Mum answered, she sounded worried, she asked where I was and what was wrong? I felt it again, the word tsunami… out it came “Mum, I’m gay, I’m sorry”. Immediately she replied “Don’t be silly, there’s nothing to be sorry about. Where are you? Your father has been driving around looking for you!”. I told her where I was and a few minutes later Dad pulled up in the car and took me home. It was a silent car ride, not awkwardly though – just a ‘nothing needs to be said’ silence.

When I got home Mum gave me a hug, Dad gave me a hug and I just excused myself and went to bed.  I had school the next morning and nothing was going to get in my way any more. I don’t think I’d ever slept as soundly as I did that night.

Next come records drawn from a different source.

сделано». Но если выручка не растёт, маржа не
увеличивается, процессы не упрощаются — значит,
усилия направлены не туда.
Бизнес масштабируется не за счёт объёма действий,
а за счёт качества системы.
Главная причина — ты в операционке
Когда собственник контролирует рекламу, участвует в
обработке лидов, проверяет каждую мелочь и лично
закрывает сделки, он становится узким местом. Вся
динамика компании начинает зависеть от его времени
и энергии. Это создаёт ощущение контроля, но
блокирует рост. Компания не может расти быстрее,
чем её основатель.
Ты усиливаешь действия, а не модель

Coming out was one of the most positive things I ever did for myself, it let me be happy again and stopped me feeling like I was hiding secrets from those who loved and cared about me. Thank you to my friends and my Mum & Dad for being so supportive.

Love,

Sam
UKPositiveLad

7 COMMENTS

  1. Utterly fabulous story. So many parallels to mine, except the running out of the house. My parents were great as well though. Thank you for sharing.

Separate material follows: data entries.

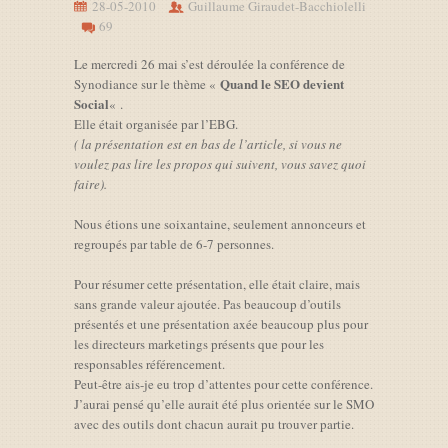
28-05-2010
Guillaume Giraudet-Bacchiolelli
69
Le mercredi 26 mai s’est déroulée la conférence de
Quand le SEO devient
Synodiance sur le thème «
Social
« .
Elle était organisée par l’EBG.
( la présentation est en bas de l’article, si vous ne
voulez pas lire les propos qui suivent, vous savez quoi
faire).
Nous étions une soixantaine, seulement annonceurs et
regroupés par table de 6-7 personnes.
Pour résumer cette présentation, elle était claire, mais
sans grande valeur ajoutée. Pas beaucoup d’outils
présentés et une présentation axée beaucoup plus pour
les directeurs marketings présents que pour les
responsables référencement.
Peut-être ais-je eu trop d’attentes pour cette conférence.
J’aurai pensé qu’elle aurait été plus orientée sur le SMO
avec des outils dont chacun aurait pu trouver partie.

  2. Thank you so very, very much for sharing that with us. I found it very moving. My story is very different. I did not realise that I was gay until after I had been married for a few years and, as soon as I realised, I came out to my wife. She was very supportive and we loved each other so there was never any question of our separating. My children and grandchildren all know and have been equally supportive. So I have been extremely lucky — the best of both worlds. I am happily married with a loving family and a moderately active gay life.

    Chris xxx

  3. Thanks for sharing this Sam, reading it made me think back and re-live the emotions of my own coming out many years ago. I wholly agree with the sentiments of the chap from Childline – only you can know when “coming out” is right, but the sooner you do it, the better you will feel.

    Thanks once again for sharing.

  4. What a lovely story – you are much stronger than most people!
    I never “came out” I just never hid my sexuality, I suppose I was naive and thought that its noones business but my own.